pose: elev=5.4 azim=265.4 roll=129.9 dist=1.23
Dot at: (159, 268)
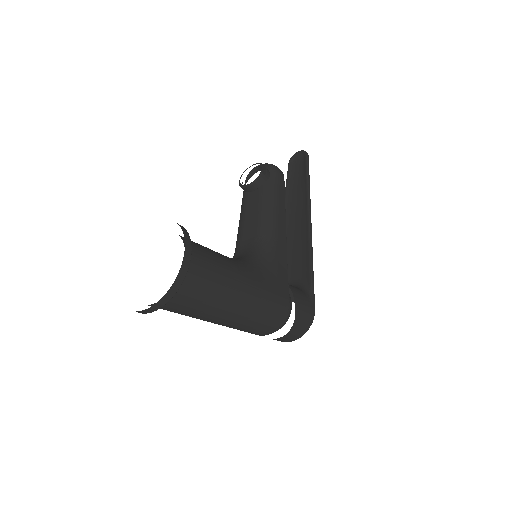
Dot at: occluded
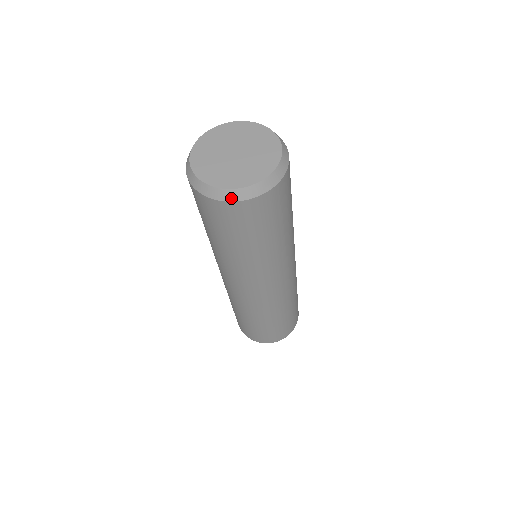
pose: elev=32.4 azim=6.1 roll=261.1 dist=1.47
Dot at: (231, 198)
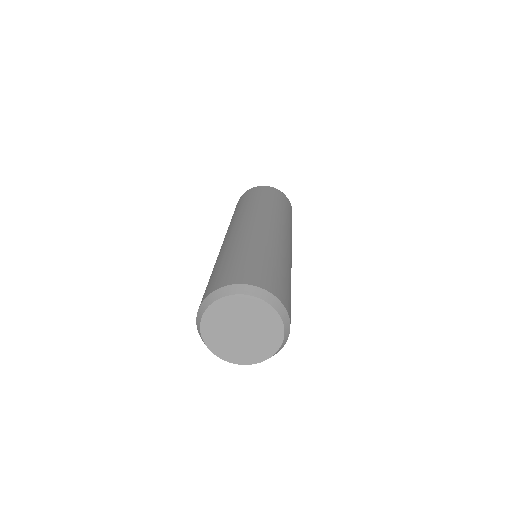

- **GOAL**
Reproduce every line of text in the items above word for word. Leave out the pictures.

- **EXERCISE RESPONSE**
pose: elev=5.4 azim=265.4 roll=129.9 dist=1.23
Dot at: (159, 268)
Dot at: occluded
pose: elev=32.4 azim=6.1 roll=261.1 dist=1.47
Dot at: (231, 198)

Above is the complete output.